Le premier syndicat agricole de France, la Fédération nationale des syndicats d’exploitants agricoles (FNSEA), appelle vendredi 26 septembre à une « grande journée d’action » à travers tout le pays, aux côtés des Jeunes Agriculteurs (JA), pour protester contre des importations jugées « aberrantes ».
A Versailles, une quinzaine de tracteurs étaient par exemple stationnés depuis l’aube devant le château, selon différents médias. D’autres mobilisations sont attendues : défilés devant des supermarchés, des préfectures, présentation de produits vilipendés (pommes du Chili, noix des Etats-Unis, etc.)… Jeudi, des rassemblements symboliques se sont également tenus, loin cependant des grandes journées de blocage des deux hivers derniers alors que vendanges et récoltes occupent encore le monde paysan.
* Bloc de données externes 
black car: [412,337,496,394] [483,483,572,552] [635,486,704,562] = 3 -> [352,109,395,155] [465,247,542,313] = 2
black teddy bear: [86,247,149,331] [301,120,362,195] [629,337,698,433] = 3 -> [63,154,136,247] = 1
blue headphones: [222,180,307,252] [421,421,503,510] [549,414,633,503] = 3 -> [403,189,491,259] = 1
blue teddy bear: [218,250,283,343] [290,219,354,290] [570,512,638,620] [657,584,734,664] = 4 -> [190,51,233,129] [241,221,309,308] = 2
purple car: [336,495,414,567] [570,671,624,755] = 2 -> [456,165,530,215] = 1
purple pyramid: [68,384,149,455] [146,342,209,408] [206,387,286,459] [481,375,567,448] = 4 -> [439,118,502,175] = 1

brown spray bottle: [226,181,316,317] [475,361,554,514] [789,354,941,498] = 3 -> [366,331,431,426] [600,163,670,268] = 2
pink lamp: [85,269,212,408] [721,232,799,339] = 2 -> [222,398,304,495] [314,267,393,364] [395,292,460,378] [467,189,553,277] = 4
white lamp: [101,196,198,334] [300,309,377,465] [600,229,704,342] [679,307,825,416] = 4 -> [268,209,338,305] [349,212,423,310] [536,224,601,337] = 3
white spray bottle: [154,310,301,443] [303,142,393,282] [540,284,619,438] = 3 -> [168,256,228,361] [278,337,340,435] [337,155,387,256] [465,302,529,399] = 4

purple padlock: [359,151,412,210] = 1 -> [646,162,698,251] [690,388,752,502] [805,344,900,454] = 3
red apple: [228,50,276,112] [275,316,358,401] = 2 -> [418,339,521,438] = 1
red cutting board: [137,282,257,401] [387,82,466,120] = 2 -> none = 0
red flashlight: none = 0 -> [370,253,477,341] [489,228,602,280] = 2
Dans le viseur des agriculteurs : le projet d’accord de libre-échange entre l’Union européenne (UE) et des pays latino-américains du Marché commun du Sud (Mercosur), dont Bruxelles a lancé début septembre le processus de ratification. La France, hier très opposée à l’accord, semble depuis se montrer moins défavorable. Plus globalement, il s’agit de se mobiliser contre « le Mercosur, les taxes imposées par Donald Trump et le flot des importations internationales qui ne respectent pas les normes qui sont les nôtres », a déclaré Arnaud Rousseau, le président de la FNSEA, qui avait prévu des mobilisations plus tard dans l’automne dans un premier temps.
Peser sur le gouvernement
« N’importons pas ce qu’on ne veut pas qu’on produise. C’est ça, l’hypocrisie de l’Europe. Sous couvert d’écologie, on importe ce qu’on ne produit pas ici, avec aucune norme environnementale et sociale », déplorait ainsi jeudi Dominique Noury, éleveur de vaches charolaises et de volailles, lors d’une action à Dijon.
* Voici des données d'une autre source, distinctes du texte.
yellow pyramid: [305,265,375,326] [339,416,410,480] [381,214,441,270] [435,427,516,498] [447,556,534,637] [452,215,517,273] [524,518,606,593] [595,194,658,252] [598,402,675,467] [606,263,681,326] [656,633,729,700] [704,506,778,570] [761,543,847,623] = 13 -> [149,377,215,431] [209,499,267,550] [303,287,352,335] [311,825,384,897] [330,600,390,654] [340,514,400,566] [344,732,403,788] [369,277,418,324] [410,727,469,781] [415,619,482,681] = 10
L’accord avec le Mercosur doit permettre à l’UE d’exporter davantage de voitures, machines, vins… Mais l’accord facilitera aussi l’entrée de bœuf, volaille, sucre, miel, riz, exemptés de droits de douane. Bruxelles insiste sur la faiblesse des volumes attendus, mais les filières européennes concernées crient au risque de déstabilisation et de baisse des prix, et surtout à la concurrence déloyale du fait de normes de production moins-disantes sur le plan sanitaire et environnemental et de contrôles défaillants.
Ordre syndical dispersé
Jeudi, une cinquantaine d’agriculteurs, selon des représentants syndicaux, ont bloqué l’entrée d’un Buffalo Grill à Pusey, près de Vesoul (Haute-Saône), pour la défense de la viande française. Dans le centre de Dijon, 150 agriculteurs sont venus, avec 41 tracteurs et bennes, déverser fumier, terre et paille devant la Maison de l’Europe. « On importe de la viande qu’on n’a pas le droit de produire chez nous, alors qu’on a l’agriculture la plus durable au monde », a expliqué à l’Agence France-Presse Antoine Fauchet, président des JA d’Is-sur-Tille (Côte-d’Or).
La « base, elle suit. Même s’il n’y a pas de gouvernement, on veut que la copie soit déjà sur le bureau du ou de la prochaine ministre », explique Luc Mesbah, secrétaire général de la FDSEA de la Haute-Garonne. Le texte sur le Mercosur doit encore être approuvé par les Etats membres puis par le Parlement européen, la Commission espérant leur aval d’ici fin décembre.
Les syndicats agricoles expriment leur opposition au traité dans un rare mouvement d’unanimité, mais ils se mobilisent en ordre dispersé. La Coordination rurale, dans une volonté de se démarquer, veut être reçue par le premier ministre, Sébastien Lecornu, pour lui présenter ses propositions avant une mobilisation « avant la fin de l’année ». Le troisième syndicat représentatif, la Confédération paysanne, a pour sa part a annoncé une manifestation à Paris, « tracteurs en tête », le 14 octobre.